The operator form of momentum, $p \sim -i \hbar \partial/{\partial x}$, isn’t pulled out of a magic hat, but just shown to be a consequence of an inverse Fourier transform representation given the momentum space wave function. Interesting, he shows the same thing for the position operator when expressed in the momentum space ($x \sim i \hbar \partial/\partial k$). One immediately sees the hints of the Hamiltonian/Poisson-bracket structure that Susskind talks about in his lectures. Bohm introduces the commutator, Hermitian operators, and Hermitian conjugate nicely. Like the averages, these are all expressed in full integral form, which is very clear … no notational gunk to get in the way. Having seen this the long way the value of the fancier notation becomes clear, but for a first time through the content (or a time through the content after struggling to make sense of things in the bra/ket formalism) this just makes so much sense.

Seeing the Hermitian conjuate expressed this way, I can see why there’s both a conjugate and Hermitian conjugate in QM (with distinct symbols). Soon I may be equipt to go back to Doran/Lasenby and make some sense of it.
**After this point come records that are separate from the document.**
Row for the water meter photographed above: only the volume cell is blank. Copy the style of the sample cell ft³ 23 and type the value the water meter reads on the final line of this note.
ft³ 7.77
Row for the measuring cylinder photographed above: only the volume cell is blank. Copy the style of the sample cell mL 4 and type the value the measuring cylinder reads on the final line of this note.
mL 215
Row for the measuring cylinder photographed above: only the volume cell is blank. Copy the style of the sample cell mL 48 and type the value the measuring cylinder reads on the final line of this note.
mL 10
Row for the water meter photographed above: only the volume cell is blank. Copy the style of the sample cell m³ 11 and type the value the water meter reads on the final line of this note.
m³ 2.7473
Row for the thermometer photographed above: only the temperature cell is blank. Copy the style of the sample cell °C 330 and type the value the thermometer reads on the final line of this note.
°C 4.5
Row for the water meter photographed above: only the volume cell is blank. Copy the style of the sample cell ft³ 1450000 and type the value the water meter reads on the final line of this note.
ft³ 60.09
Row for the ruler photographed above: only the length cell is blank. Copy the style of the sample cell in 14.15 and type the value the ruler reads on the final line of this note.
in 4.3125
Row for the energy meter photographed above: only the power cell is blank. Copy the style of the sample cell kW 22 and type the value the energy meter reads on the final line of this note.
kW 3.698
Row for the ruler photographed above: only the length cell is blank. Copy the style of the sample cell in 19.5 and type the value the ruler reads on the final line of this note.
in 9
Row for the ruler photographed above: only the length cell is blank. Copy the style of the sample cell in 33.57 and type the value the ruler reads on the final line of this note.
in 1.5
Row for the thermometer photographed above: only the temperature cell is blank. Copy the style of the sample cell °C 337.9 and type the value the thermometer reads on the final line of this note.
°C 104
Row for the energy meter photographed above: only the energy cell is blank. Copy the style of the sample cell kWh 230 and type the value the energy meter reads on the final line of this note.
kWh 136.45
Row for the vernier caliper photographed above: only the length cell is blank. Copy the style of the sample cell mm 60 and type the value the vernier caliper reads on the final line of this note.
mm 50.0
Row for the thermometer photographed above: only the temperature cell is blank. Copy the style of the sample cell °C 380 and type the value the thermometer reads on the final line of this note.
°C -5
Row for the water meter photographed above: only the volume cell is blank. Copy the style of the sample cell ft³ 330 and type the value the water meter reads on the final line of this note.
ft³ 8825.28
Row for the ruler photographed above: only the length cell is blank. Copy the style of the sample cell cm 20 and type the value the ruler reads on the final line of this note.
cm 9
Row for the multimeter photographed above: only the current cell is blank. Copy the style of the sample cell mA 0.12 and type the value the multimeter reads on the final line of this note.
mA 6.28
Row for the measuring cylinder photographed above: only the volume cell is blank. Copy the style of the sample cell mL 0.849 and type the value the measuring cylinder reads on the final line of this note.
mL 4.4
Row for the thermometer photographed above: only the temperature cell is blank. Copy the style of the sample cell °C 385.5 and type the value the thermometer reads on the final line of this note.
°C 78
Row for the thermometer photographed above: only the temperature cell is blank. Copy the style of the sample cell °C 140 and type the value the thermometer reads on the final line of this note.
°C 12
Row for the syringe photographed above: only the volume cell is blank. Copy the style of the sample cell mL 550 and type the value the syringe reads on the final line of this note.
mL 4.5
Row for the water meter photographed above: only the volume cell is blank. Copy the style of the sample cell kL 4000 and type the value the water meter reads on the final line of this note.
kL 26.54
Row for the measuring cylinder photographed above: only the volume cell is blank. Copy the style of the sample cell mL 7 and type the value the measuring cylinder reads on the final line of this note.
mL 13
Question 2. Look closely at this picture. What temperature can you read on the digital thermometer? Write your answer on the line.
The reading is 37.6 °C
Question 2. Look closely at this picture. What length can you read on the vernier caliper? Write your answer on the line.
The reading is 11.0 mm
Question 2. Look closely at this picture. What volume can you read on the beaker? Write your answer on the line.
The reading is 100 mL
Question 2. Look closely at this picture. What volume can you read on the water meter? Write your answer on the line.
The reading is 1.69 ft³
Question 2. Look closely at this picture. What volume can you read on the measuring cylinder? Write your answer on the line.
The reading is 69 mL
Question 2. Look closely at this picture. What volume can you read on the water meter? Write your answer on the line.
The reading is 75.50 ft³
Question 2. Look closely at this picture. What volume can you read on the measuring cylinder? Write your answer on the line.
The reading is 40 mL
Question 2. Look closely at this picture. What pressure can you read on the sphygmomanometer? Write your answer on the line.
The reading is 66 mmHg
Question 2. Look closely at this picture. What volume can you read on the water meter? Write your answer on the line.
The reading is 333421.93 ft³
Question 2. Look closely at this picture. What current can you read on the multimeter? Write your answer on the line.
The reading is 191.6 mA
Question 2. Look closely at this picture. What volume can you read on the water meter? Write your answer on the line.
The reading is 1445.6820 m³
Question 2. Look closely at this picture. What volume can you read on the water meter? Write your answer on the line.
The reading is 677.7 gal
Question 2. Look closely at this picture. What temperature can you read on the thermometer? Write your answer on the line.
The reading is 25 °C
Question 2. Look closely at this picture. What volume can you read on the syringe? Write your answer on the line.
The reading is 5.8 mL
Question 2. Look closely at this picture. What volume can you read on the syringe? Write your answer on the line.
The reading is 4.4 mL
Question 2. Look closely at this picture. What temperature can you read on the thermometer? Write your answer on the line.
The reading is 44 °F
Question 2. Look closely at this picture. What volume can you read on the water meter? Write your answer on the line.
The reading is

I enjoyed seeing where the requirement for $H$ to be Hermitian came from (in order to conserve probability), and also seeing how naturally the Hamiltonian/Operator commutator arrives from looking at the time rate of change of an operator’s average value. This is the Poisson structure mentioned in Susskind’s classical lectures, and it’s not actually all that complex to get to it.

The finale of the chapter was using the idea of Ehrenfest’s theorem (average wave packet behaviour in classical correspondence with Newton’s laws) to complete the QM wave equation derivation is just masterful. Seeing it done this way without the obstruction of the bra/ket notation is really nice, and to simultaneously get the Schrodinger equation for free tops the cake!

All in all this book is a supreme pleasure to read! Other than the Student’s guide to Maxwell’s equations, I’m not sure I’ve seen a better crafted physics text.